As it happens there's not much wrong with it, or so Renaud assured us: the steering is fine, the pedals appear to be attached, there's not too much play anywhere in the mechanicals, and basically there's just the spokes to be tightened, a brake cable to be replaced, ditto one tyre. So can't really complain.

Of course, there's still the problem of getting it to him. Surprisingly enough the SNCF does not do freight, unless it happens to be more than a tonne or less than 17 jubs, this latter being defined as the average weight of a Bulgarian airbag. (If you really, really want to know, go look at El Reg. The full guide to their definitive units is online, along with a handy converter. Not that I'm going to vouch for its absolute accuracy.)

(Come to that, just at the moment the SNCF does a pretty random job with passengers too, what with work on the lines; getting ready for snow, pigeon crap on the overhead lines and whatever else. Not that I'm complaining mind you, even if there are half-hour delays sometimes. Nation's finest. Possibly also the nation's healthiest, getting as they do to retire at 50 due to all the heavy lifting.)
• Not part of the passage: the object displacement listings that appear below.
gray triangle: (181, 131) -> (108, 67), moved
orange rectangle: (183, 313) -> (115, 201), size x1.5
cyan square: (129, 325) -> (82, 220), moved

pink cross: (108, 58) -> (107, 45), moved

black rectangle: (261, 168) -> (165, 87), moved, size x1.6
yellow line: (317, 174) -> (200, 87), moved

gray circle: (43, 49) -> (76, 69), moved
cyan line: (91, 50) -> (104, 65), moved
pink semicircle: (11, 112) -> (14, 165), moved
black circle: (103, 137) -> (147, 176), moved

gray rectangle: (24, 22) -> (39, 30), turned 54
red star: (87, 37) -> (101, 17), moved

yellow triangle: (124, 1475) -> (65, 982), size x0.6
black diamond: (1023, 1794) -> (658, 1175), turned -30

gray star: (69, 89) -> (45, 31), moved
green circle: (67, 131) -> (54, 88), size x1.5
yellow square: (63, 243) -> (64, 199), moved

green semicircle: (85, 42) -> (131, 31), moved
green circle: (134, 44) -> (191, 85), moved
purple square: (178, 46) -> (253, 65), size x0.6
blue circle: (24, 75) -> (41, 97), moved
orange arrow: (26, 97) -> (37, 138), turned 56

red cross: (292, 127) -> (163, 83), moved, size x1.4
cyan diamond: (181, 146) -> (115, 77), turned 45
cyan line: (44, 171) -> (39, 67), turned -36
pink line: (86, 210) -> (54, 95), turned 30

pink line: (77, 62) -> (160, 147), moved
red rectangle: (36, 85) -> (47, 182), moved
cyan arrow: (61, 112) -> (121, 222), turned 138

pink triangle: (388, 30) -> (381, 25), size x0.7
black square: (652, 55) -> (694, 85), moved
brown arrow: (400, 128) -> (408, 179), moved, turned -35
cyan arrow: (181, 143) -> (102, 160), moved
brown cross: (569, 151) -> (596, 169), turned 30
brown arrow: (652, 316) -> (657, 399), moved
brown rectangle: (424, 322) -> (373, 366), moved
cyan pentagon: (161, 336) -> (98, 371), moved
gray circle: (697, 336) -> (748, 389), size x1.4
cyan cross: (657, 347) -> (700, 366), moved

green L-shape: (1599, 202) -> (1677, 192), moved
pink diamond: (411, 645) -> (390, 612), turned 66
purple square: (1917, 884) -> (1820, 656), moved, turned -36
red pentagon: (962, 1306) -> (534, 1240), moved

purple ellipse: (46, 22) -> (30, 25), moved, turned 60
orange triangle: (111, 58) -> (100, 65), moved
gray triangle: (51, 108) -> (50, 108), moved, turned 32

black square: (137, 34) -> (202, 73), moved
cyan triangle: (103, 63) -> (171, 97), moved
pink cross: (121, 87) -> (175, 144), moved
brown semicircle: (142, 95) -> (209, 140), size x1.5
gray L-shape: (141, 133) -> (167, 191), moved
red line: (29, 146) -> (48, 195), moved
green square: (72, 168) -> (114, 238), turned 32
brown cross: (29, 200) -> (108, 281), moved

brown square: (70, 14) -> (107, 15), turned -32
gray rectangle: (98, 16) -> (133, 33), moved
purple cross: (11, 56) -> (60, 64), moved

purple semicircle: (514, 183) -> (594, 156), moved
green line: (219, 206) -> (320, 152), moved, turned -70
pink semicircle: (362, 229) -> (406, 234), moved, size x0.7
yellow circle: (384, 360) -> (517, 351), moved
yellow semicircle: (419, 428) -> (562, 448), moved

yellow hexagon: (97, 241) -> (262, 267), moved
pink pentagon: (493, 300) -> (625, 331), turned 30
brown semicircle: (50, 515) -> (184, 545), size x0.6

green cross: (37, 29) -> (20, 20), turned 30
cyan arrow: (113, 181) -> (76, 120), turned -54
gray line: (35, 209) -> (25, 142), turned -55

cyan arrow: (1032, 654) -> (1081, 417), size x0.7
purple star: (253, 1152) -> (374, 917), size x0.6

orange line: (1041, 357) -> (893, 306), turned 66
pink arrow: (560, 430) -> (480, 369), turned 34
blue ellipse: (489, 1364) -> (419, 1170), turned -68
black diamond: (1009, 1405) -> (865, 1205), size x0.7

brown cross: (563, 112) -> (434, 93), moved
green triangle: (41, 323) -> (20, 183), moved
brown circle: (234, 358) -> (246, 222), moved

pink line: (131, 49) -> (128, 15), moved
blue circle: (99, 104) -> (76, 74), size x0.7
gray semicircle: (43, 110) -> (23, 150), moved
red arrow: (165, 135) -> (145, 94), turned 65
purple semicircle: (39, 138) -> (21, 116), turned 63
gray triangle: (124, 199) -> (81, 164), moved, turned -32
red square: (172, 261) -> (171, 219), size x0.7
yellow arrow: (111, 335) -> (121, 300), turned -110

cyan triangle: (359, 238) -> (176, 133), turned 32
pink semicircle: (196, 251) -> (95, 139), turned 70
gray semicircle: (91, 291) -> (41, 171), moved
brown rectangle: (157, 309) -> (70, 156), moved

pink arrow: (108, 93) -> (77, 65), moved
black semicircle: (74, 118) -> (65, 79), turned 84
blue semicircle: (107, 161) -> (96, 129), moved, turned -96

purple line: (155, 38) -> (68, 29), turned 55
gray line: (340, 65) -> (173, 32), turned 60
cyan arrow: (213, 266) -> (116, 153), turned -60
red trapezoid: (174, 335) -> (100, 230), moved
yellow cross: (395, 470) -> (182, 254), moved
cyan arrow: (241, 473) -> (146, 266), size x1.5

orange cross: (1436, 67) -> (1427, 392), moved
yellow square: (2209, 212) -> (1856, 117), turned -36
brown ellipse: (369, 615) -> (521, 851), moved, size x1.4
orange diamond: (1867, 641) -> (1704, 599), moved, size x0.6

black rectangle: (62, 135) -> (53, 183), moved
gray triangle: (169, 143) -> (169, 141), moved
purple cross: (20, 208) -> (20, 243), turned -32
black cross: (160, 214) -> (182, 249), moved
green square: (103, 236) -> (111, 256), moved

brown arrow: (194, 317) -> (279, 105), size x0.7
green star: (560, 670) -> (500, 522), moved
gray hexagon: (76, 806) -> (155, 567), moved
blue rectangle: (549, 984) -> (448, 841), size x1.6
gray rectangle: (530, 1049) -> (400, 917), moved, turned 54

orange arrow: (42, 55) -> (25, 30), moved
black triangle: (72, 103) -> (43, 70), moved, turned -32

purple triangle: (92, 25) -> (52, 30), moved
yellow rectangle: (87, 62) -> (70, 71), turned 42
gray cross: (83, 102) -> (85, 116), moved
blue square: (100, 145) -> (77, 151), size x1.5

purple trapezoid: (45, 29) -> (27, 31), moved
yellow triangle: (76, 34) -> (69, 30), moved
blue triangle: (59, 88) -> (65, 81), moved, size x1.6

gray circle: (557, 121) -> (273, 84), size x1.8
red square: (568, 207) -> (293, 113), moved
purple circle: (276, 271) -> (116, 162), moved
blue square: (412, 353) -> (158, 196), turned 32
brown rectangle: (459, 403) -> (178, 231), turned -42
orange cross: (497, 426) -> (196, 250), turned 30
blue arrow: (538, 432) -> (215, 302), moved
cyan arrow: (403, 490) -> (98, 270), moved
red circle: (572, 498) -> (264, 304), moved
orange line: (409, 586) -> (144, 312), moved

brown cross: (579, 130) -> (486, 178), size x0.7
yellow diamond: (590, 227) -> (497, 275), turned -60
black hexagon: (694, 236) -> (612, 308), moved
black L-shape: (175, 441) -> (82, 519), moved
So anyway, might have to pass on the idea of slipping a few euros into the country's coffers and see if there isn't a shipper that does regular trips between here and Nîmes, see if he can't take an old pushbike down some time soon. Maybe I should get in contact with my old friends from Stock It, they know people in the business. Might even get mate's rates, although I rather doubt that.

After all that, Jacques came round on Sunday for lunch: this being a French affair he turned up at 11 and left around 17:00, which is about par for the course. As luck would have it I had prepared the pastry for my planned dessert and was just about to roll it out when he waltzed in, bearing a large home-made pear tart: the pastry fairly rapidly disappeared into the freezer. For another occasion.

Luckily he hadn't bothered to bring a main course, so we were able to eat the simple roast chook with all its trimmings and drink the 2007 Pouilly Fuissé (which had been lurking in the fridge for some time) and the 1995 Rioja unencumbered by feelings of guilt. Not that I'm often worried by that, especially when it comes to food.

And that, I'm afraid, is about all really. The canicule seems to be well and truly over and even though it's not yet official you can tell it's autumn: not actually chilly in the mornings, and the days are still bright and sunny (except when we have really gross thunderstorms)

But you can tell that pretty soon there'll be snow up on the Belledonnes, and it will start to get chillier, and I will get pissed off. You know, I really can't wait to move down south, to warmer climes. So long as there's no bloody mistral, of course.